Como um filhote que explora seu quintal povoado por todos os outros animais, mas dessa vez sem poder regular-se, de olho nas reações maternas como indicadoras de perigo ou de tranqüilidade e como objeto de imitação conformística, assim o jovem analista irá fazer uma idéia própria no mercado das idéias que a psicanálise contemporânea expõe com extraordinária riqueza. As gerações precedentes nem sonhavam com o amplo leque de propostas editoriais, de seminários e de congressos que são oferecidos nos nossos dias ao analista em formação.

Ainda uma vez, uma equivalência “grupo colegial/família” esclarece com evidência desarmante os múltiplos desenvolvimentos e destinos formativos possíveis: existem alunos/filhos mantidos encerrados em casa e feitos como em forminhas. Alguns são mandados pelo mundo afora prematuramente, sem adequada proteção e dotação, parecem banidos, uma vez que pouco cuidados e abandonados a si mesmos. Outros, ainda, são “levados para fora”, num regime de atenta e cuidadosa criação, e assim por diante.

Tudo isso ocorre, nem mais nem menos, como nas famílias verdadeiras, com uma certa imprevisibilidade acerca dos êxitos dessas criações e sobre a possibilidade de cada indivíduo conseguir níveis mais ou menos satisfatórios de desenvolvimento e maturação.

É obrigatória, aqui, a citação de um artigo que foi, num certo sentido, um marco, na dimensão educacional das nossas instituições psicanalíticas: o Trinta métodos para destruir a criatividade dos candidatos de psicanálise, de Otto Kernberg (1996), que evidenciou (de um vértice que, utilizando os códigos políticos habituais, se poderia definir sem dúvida “de esquerda”) os riscos sempre presentes nos nossos percursos formativos, próprios como nos percursos que realizamos em âmbitos familiares.

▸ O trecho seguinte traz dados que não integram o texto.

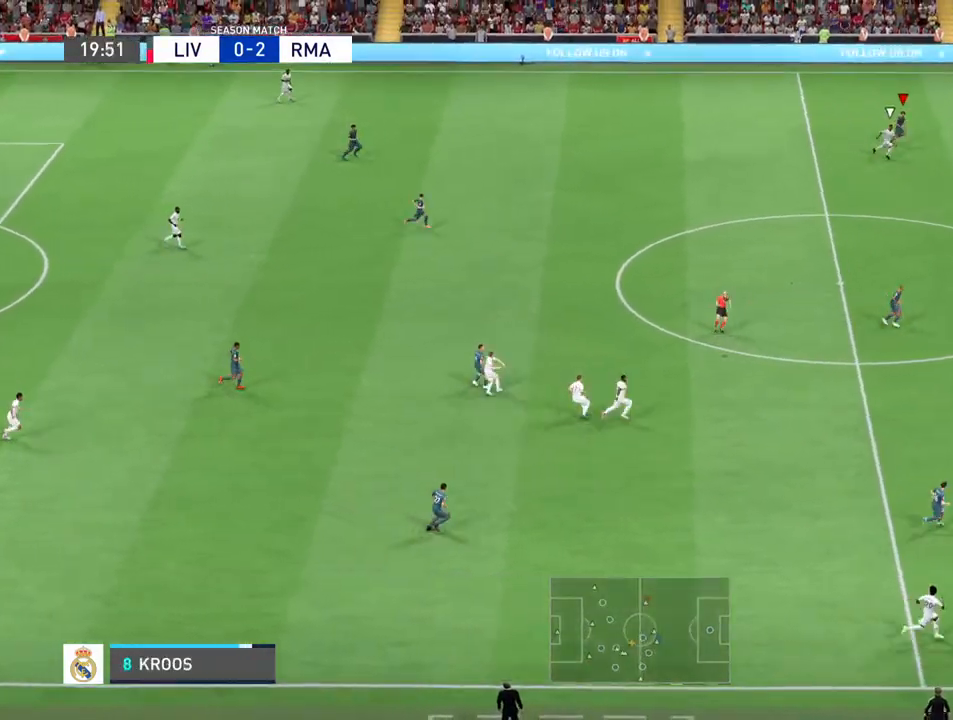
{"buttons": [], "left_stick": "up-right", "right_stick": "center", "events": []}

Alguns desses riscos, na verdade, já foram descritos por Klauber, que tinha dado voz a questões elementares, sempre presentes nas famílias/institutos psicanalíticos: “O ensinamento de novas idéias é muito repressivo ou muito diluído? É desviado à custa da originalidade?” (Klauber, 1981/1984, p. 148). E assim por diante. O problema envolve, em primeira instância, os genitores-analistas propriamente ditos, ou seja, o analista didata e os supervisores de candidato. Todavia, as figuras significativas do instituto de pertencimento também são importantes em oferecer a possibilidade de introjeção parcial constitutiva, e no oferecer um ambiente fértil — ou pelo menos “vivível” — de desenvolvimento do pensamento e dos processos de crescimento.

Será que o candidato será capaz de apreciar e utilizar a família ampliada que a instituição lhe propõe? Vai dispor de um espaço interno, suficientemente amplo e articulado, para poder hospedar variadas fontes culturais, tolerando as suas diferenças e mesmo algumas dissonâncias, à espera de escolhas ou integrações personalizadas? Ou prevalecerão as necessidades identificatórias ou aquelas fusionais, em relação de um só objeto parental de referência?

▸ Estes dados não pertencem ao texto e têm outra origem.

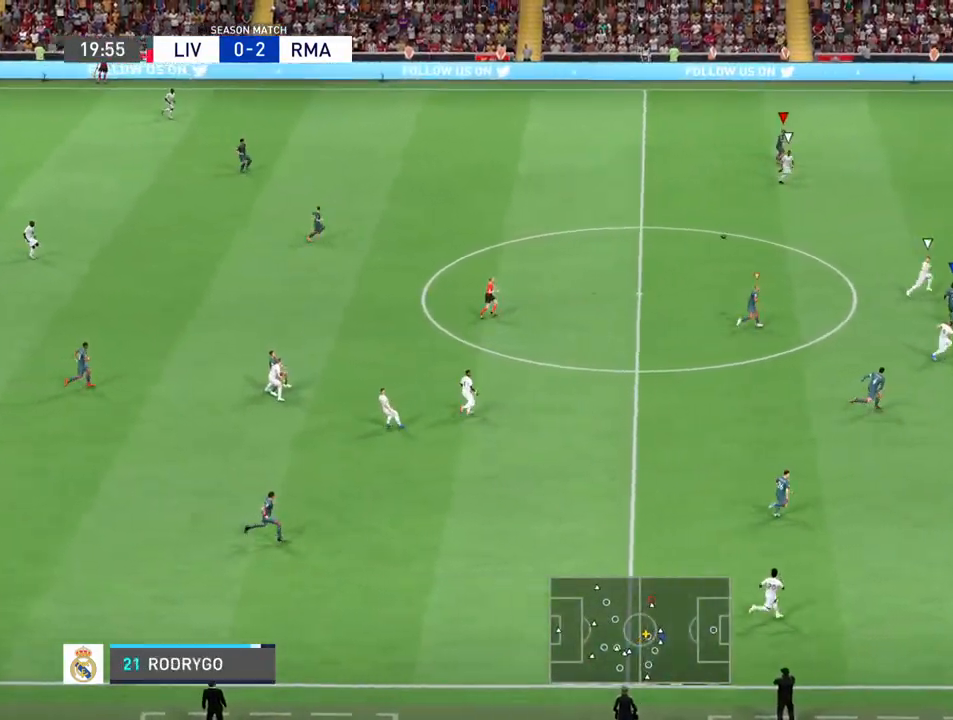
{"buttons": ["R2"], "left_stick": "up-right", "right_stick": "center", "events": [[400, "R2", "down"]]}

Não é, notem bem, só uma questão de rótulo, de marca ou de um crachá cultural consciente e oficial diante do qual, já sabemos bem, são possíveis as mais variadas incoerências conscientes, inconscientes e pré-conscientes.

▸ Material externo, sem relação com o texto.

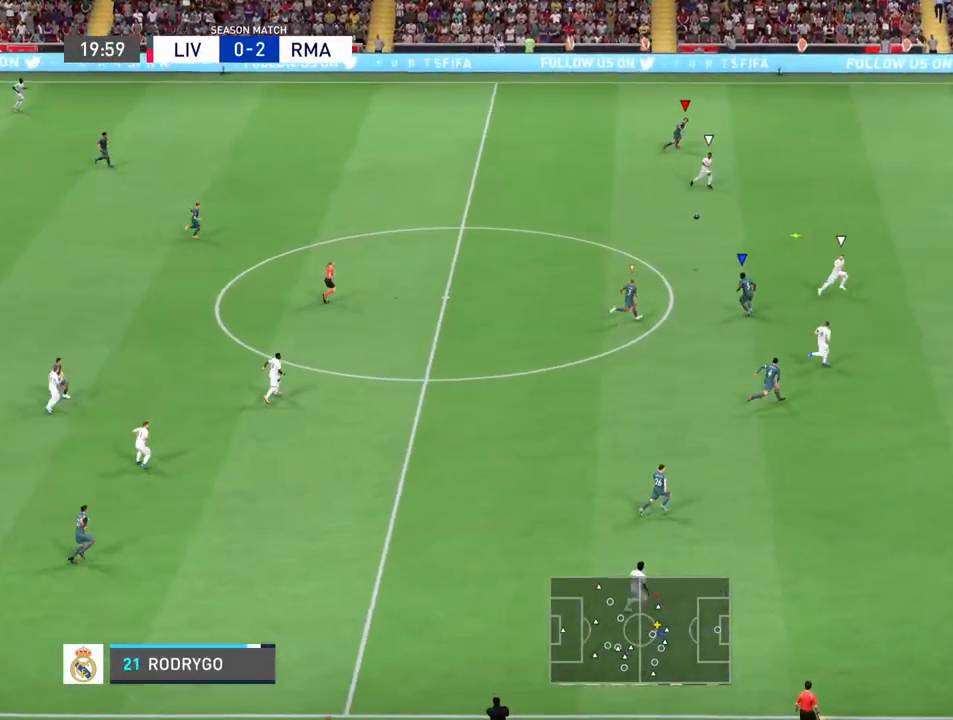
{"buttons": [], "left_stick": "center", "right_stick": "center", "events": [[133, "left_stick", "right"], [233, "R2", "up"], [500, "left_stick", "center"]]}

O Theoretical Working Party, da FEP7, evidenciou a onipresença de microcisões entre as organizações teórico-oficiais e aquelas implícitas de muitos analistas.

Trata-se de um problema bem mais substancial, ligado à qualidade da escuta por parte do analista na sessão e dos seus processos elaborativos internos.

Quem ele consulta durante a sessão? Com quais mestres, colegas, autores de referência ele se relaciona, ao considerar o material analítico? De quais e quantos vértices de observação ele é capaz de compreender quando o paciente chega não se sentindo perdido, mas “em casa”, numa casa analítica percorrida por vozes pluralistas e, mesmo assim — na realidade —, suficientemente domésticas e familiares?

E como, em que medida e com quais êxitos, mais ou menos harmônicos ou desconexos, conseguirá compor uma “personalidade psicanalítica” própria e individual, cultural e funcional? (Bolognini, 2002b).

Bem entendido, não é nem dever nem mérito dispor de uma familiaridade em freqüentar mais de um vértice de observação. Todos nós conhecemos analistas “harmoniosos” que se referiam a um só modelo, e outros que, com o mesmo êxito, integravam diversos modelos teóricos; assim como entre os “desarmônicos” encontramos os mono e igualmente os plurirreferenciais.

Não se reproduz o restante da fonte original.